I think having a ranking of tiers of schools would make more sense, without ranking the schools within each band/tier.


That's not much different and just as senseless. Unless a kid really doesn't care much about where she goes, there are too many personal preferences to factor in.
Anonymous
Anonymous wrote:
Anonymous wrote:
Anonymous wrote:
Anonymous wrote:
Anonymous wrote:
Anonymous wrote:
Anonymous wrote:
Anonymous wrote:
The most heavily weighted "peer assessment" 20% ha!


So? Colleges know a lot about each other. It’s a whole industry. People work or attend multiple institutions over time, meeting others who have done the same. It’s not unlike people in whatever line of business you might be familiar with knowing more about their competition than the general public. Peer review is integral to academia in general, and this peer assessment category which only USNWR has meaningful data on is a big part of what their rankings have fewer sanity test fails than those from other publications (like WSJ’s having UC Merced and San Jose State over Duke, Northwestern, UChicago, and Johns Hopkins). WSJ, Forbes, and even Niche over-rely on data only a few years out from college to try to do something different. All rankings are flawed, but USNWR is the least flawed, the least volatile, and more influential than all the others combined.

This makes no sense to me.
No, Amherst knows very little about Pomona and Pomona little about Wellesley. It’s not like their offices are in communication with each other. Their professors may have never even heard of the other and attended undergraduate universities.

Many of my professors at Williams hadn’t heard of the school until they put their job application in. These are people with PhDs from Harvard and uchicago


I actually don't believe you. Maybe 30 years ago when there was no internet, but today all professors know of Pomona's rise on USNWR.


When I applied to college in 1989, Pomona was 4 on USNWR liberal arts college list so it’s not like this is a new thing. I think PP is just ignorant — many of my fellow students from Amherst are professors at USC, Stanford, Hopkins, and GW, as well as at Amherst itself. PhD program are riddled with grads from Amherst, Williams, etc — that’s what these schools do best is send kids to academia or law school. Most of these professors know each other and go to conferences with each other and read/anssign each others books, and many are trying to parlay their job at one school into a job at another school.



Pomona was listed in the top ten in 1989 but wasn't no 4 until 2023.


Pomona was ranked 4 in 1990 and 2021. Between those years, it was ranked 5-8.
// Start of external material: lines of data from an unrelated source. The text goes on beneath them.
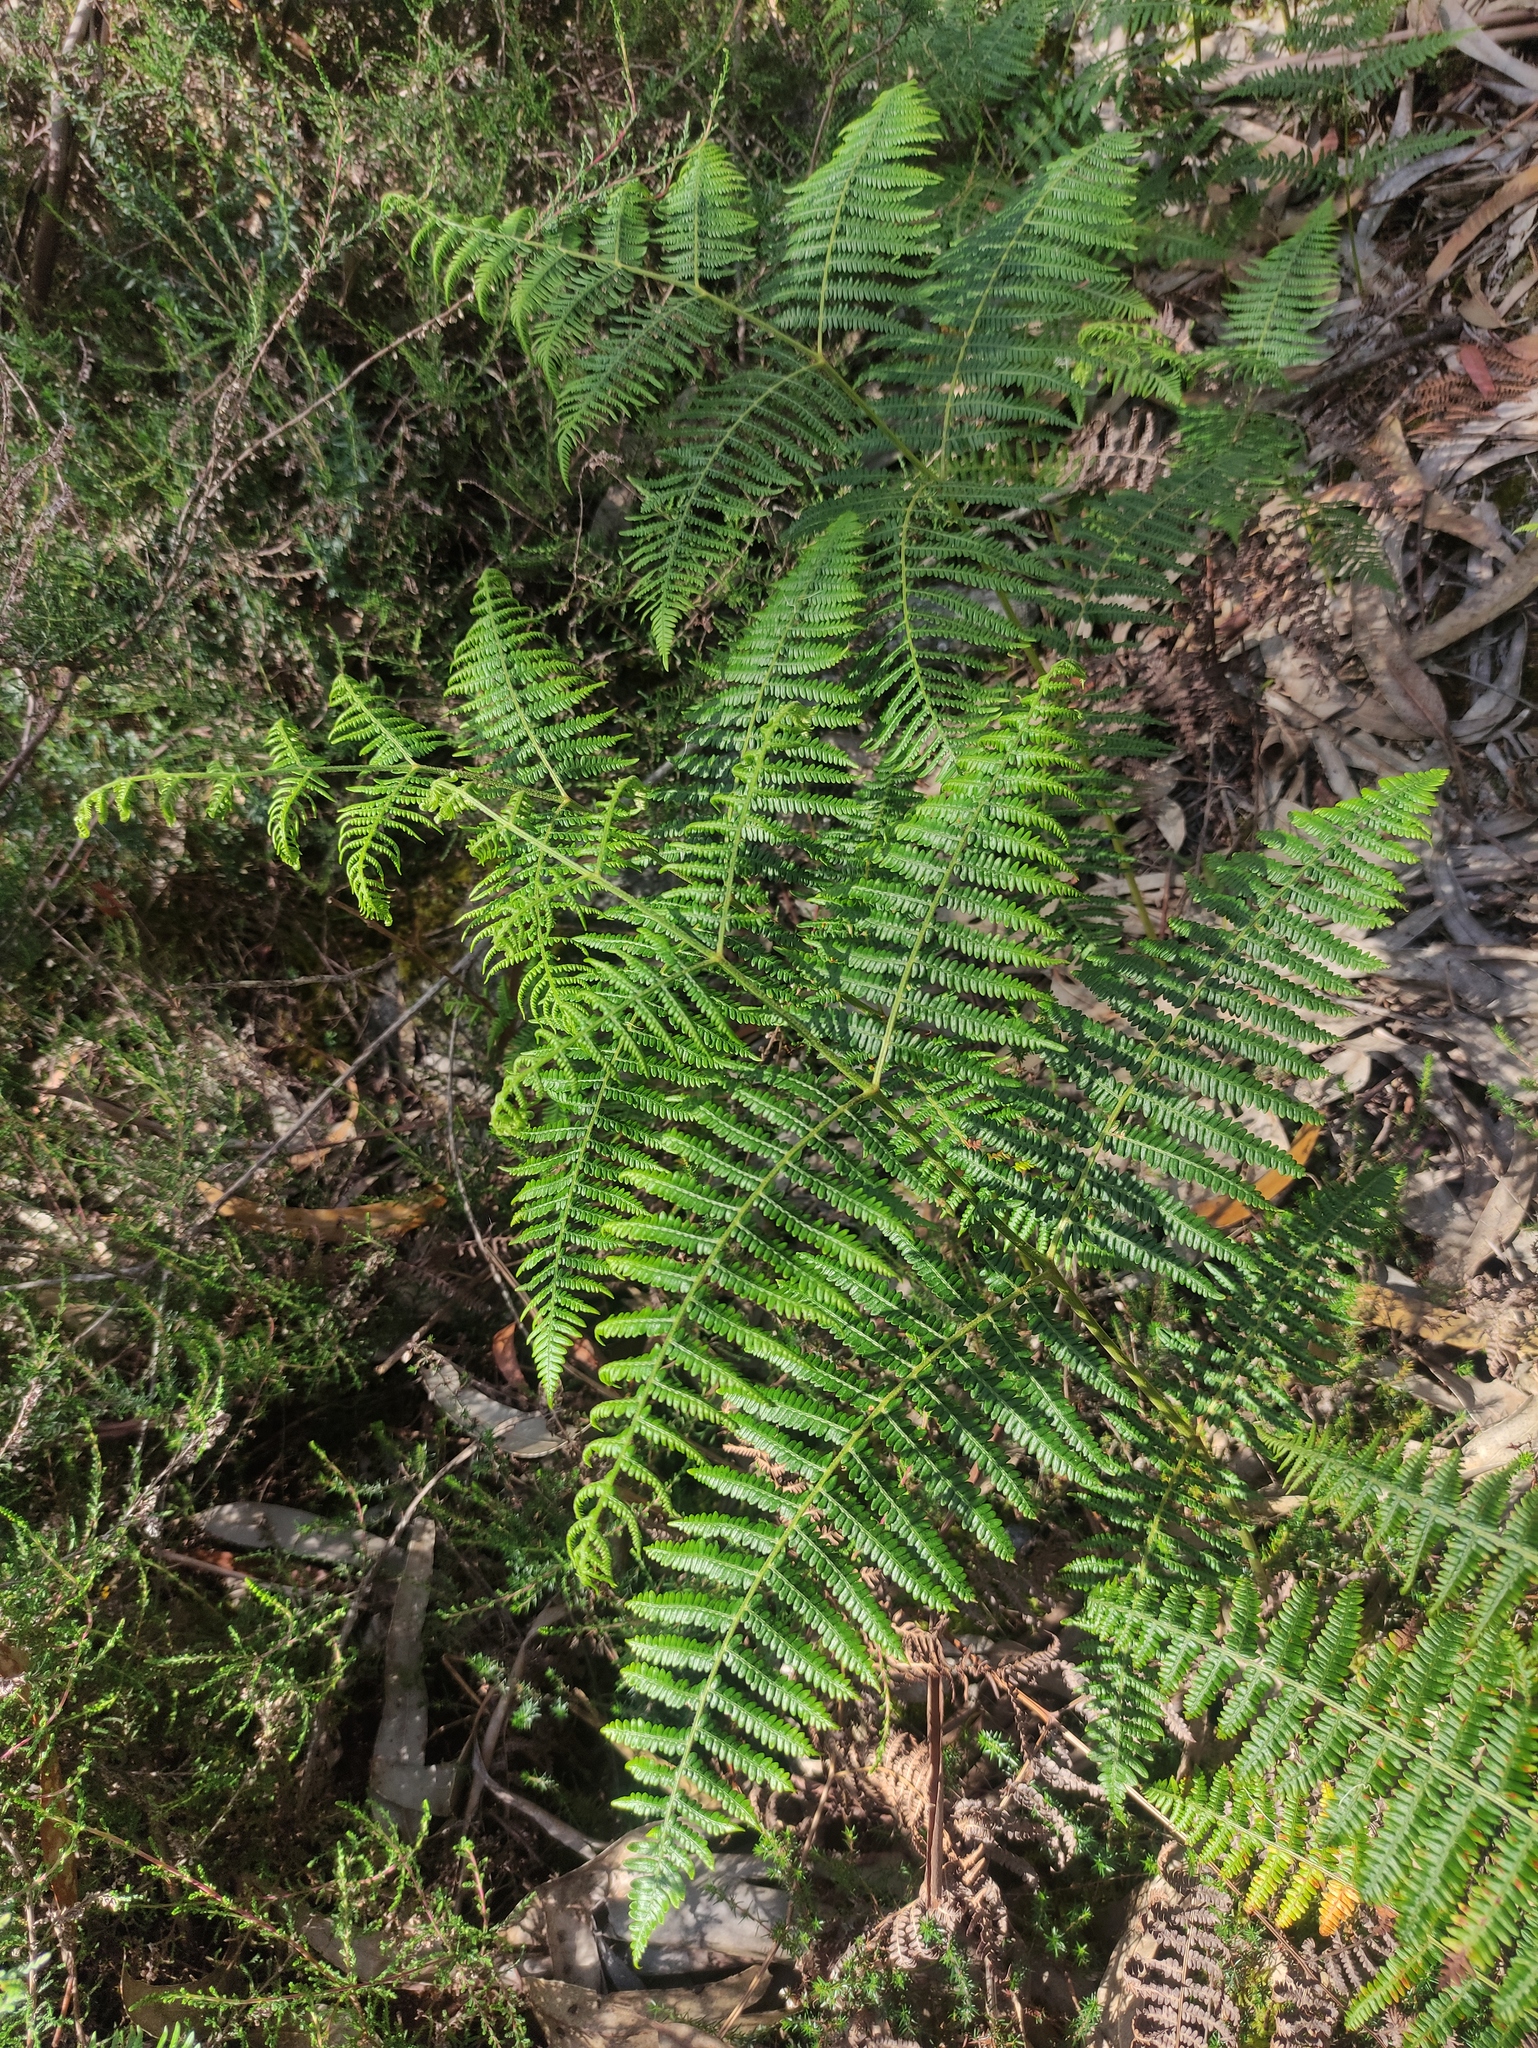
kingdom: Plantae
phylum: Tracheophyta
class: Polypodiopsida
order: Polypodiales
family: Dennstaedtiaceae
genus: Pteridium
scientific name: Pteridium aquilinum
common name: Bracken
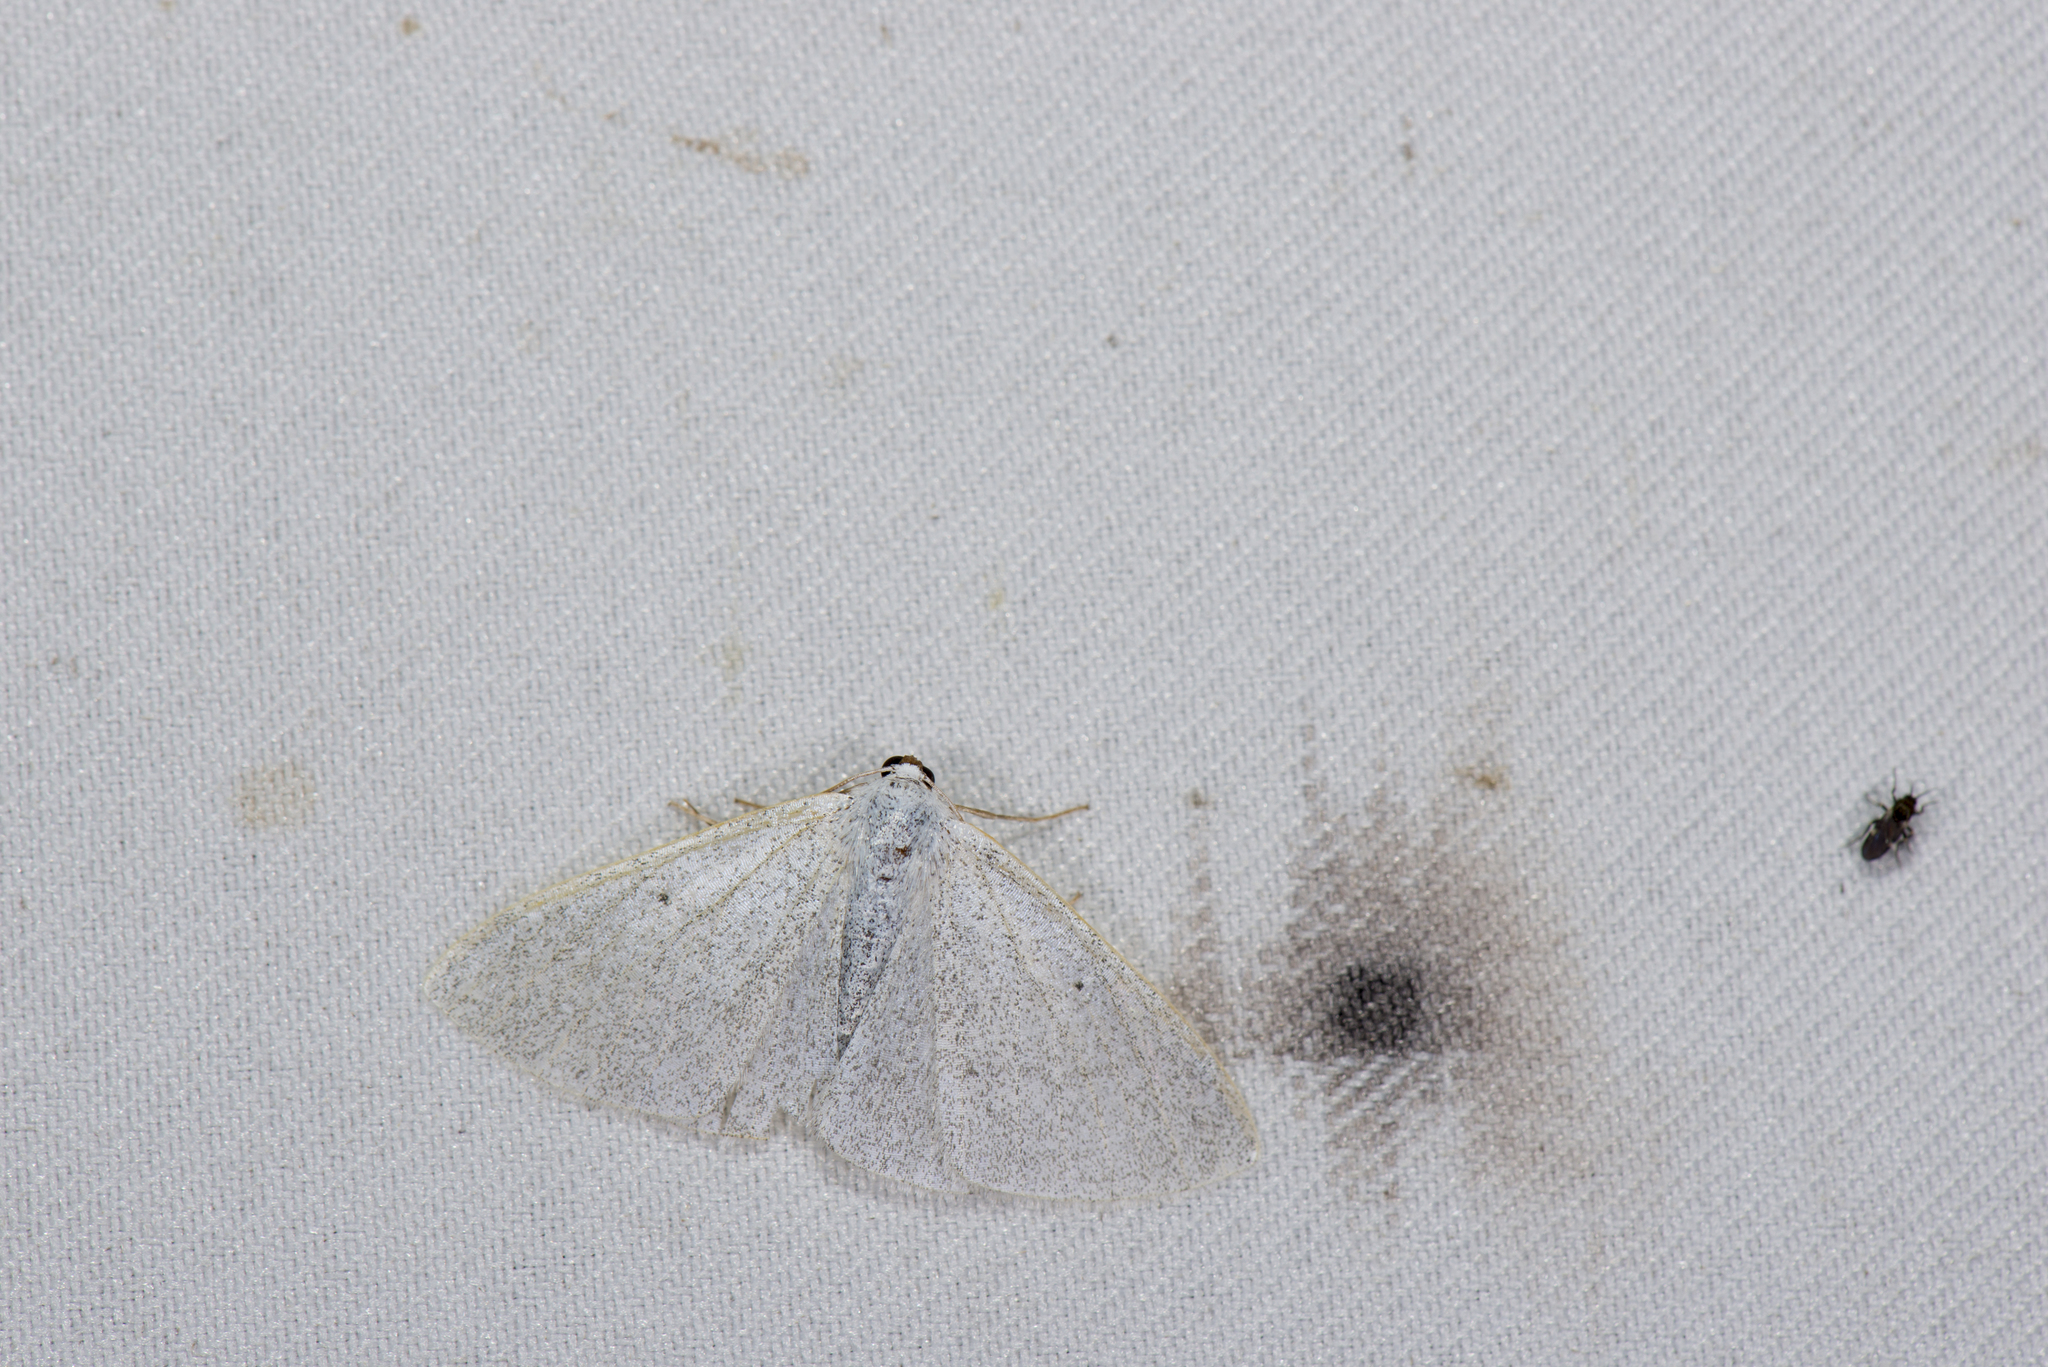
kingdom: Animalia
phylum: Arthropoda
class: Insecta
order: Lepidoptera
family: Geometridae
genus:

A correction to my post: Pomona was also ranked 4 in 2016, 2014, 2013, 2012, and 2004.

Source: https://andyreiter.com/datasets/

Anonymous
Anonymous wrote:
Anonymous wrote:There is absolutely nothing merit-based (academics) in the rankings.

https://www.usnews.com/education/best-colleges/articles/how-us-news-calculated-the-rankings

For schools that require scores there was a 5% weight factor--and for those w/out scores 0%.

That was it. 95% was just pure Bullsh*t

The most heavily weighted "peer assessment" 20% ha!

Student-faculty ratio (prob one of the most important factors for undergrads)...a mere 3%

nothing on gpa/selectivity, etc.




The list became a joke over the years.


It's consistently accurate. Whether some people like it or not, it's the gold standard.